Depresyon. Hepinizin ne olduğuyla ilgili fikri olduğuna eminim. Sosyal medya ve günlük hayatta çok sıklıkla karşılaşılan bir mental hastalık. Çoğumuzun bildiği kadarıyla kötü bir dönemden geçen, üzücü bir olay yaşayan insanlarda olan bir hastalık. Bu hastalıkla yüzleşen insanların otomatik olarak sürekli mutsuz olduğunu, normalden fazla uyuduğunu, iştah düzenlerinin bozulduğunu veya sorumluluklarını yerine getirmediğini düşünebiliyoruz. Ama depresyonla aktif olarak savaşta olan bir insan için aslında depresyonun çok daha büyük yan etkileri var. Gündelik hayatta herkesin yapması beklenen şeyleri yapmak onlar için mental sağlığı yerinde bir insana kıyasla çok daha zor. Bunlar ödev, ders çalışmak gibi şeyler değil. Uyanmak, güne başlamak, kahvaltı etmek, haftada birkaç gün duş almak kadar “basit” gördüğümüz ve yaparken yaptığımızın bile farkında olmadığımız şeyler.
Hobileriniz, yapmak için can attığınız aktiviteler hayatta illaki vardır. Bu depresyondaki insanlar için böyle diye demiyorum. Ancak depresyondaki insanların yaşadığı sıkıntılardan biri de bu. Yapmaktan çok zevk aldığı hatta belki kendini ve bütün hayatını adadığı işleri yaparken artık haz duymazlar.
Depresyon aynı zamanda kendi etkileriyle başka mental hastalıklara da sebebiyet verebilir. Depresyonla mücadele eden insanların hayatlarını sık sık etkileyen bir yan etkisi iştah kontrolü veya kontrolsüzlüğüdür. Bu herkeste aynı olmamakla birlikte genel bir problemdir. Yeme bozukluklarına yol açma ihtimali yüksektir. Herkesin bu süreci kontrol ediş biçimi birbirinden farklı olduğu için bu faktörün herkeste doğuracağı etkiler birbirinden farklıdır. Bazı insanlar hayatta kalmak için yeterli miktarda yemek yemekte zorlananabilirler. Bazıları tamamen iştahsız kalabilir ve yemek yemenin anlamsız olduğunu düşündükleri noktaya gidebilirken bazıları aç kaldıklarındaki mide ağrısını yaşadıkları duygusal acıları bastırmak için kullanarak kendine zarar verebilir.
Bazıları ise bu tecrübenin tam karşıtı olan binge yeme bozukluğuyla karşılaşabilirler. Bu insanlar genellikle yemek yemeyi mutlu duygular veya huzur gibi kavramlarla eşleştirdiği için ne kadar yedikleri veya doyup doymadıkları farketmeksizin o huzuru bulma ümidiyle yerler.

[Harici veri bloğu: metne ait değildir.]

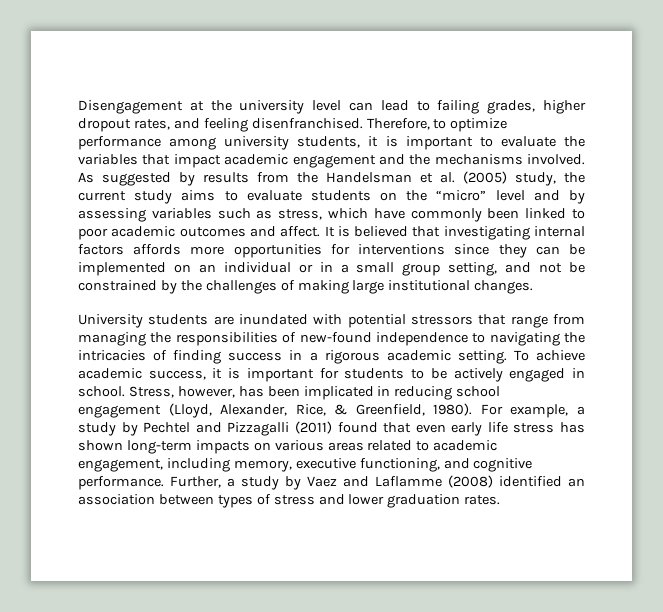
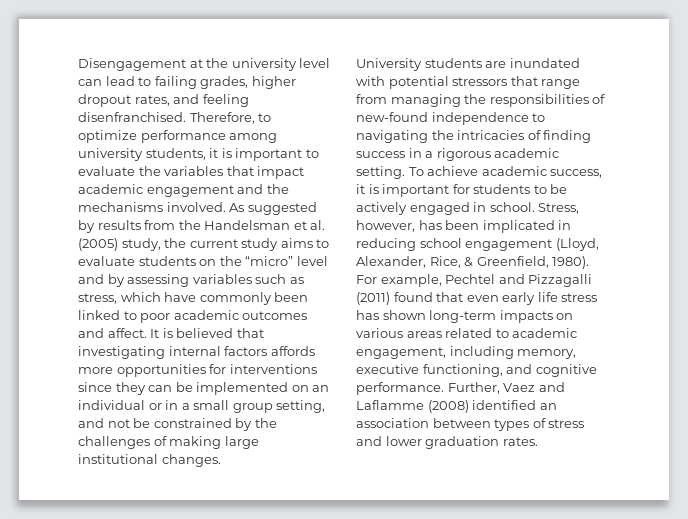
[576,406,585,415] [78,422,138,436] a study by -> (442, 280) none
[227,476,301,490] a study by -> (500, 388) none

Diyeceğim o ki bu problemler aslında bildiğimizden daha üst boyutları olan ve belkide yaşayıp deneyimlemeden yorum yapamayacağımız zorlukta olabilirler. Çevrenizde sizin bilmediğiniz ama o yoldaki trafik ışığına takılmış çokça kişi olması mümkün .Bu kişiler arasında çok sevip değer verdiğiniz ve yardım etmek istediğiniz bir kişi olması mümkün. Sizin hayatınızın ilerleyen dönemlerinde bu trafik ışığına takılmanız veya şu anda takılıp bekliyor olmanız mümkün. Bu nedenle bu konuda sahip olduğunuz bilgilerin size hayatınızın bir dönemimde yardımcı olması o kırmızı ışığın yeşile dönmesinde bir katkınız olması da çok mümkün.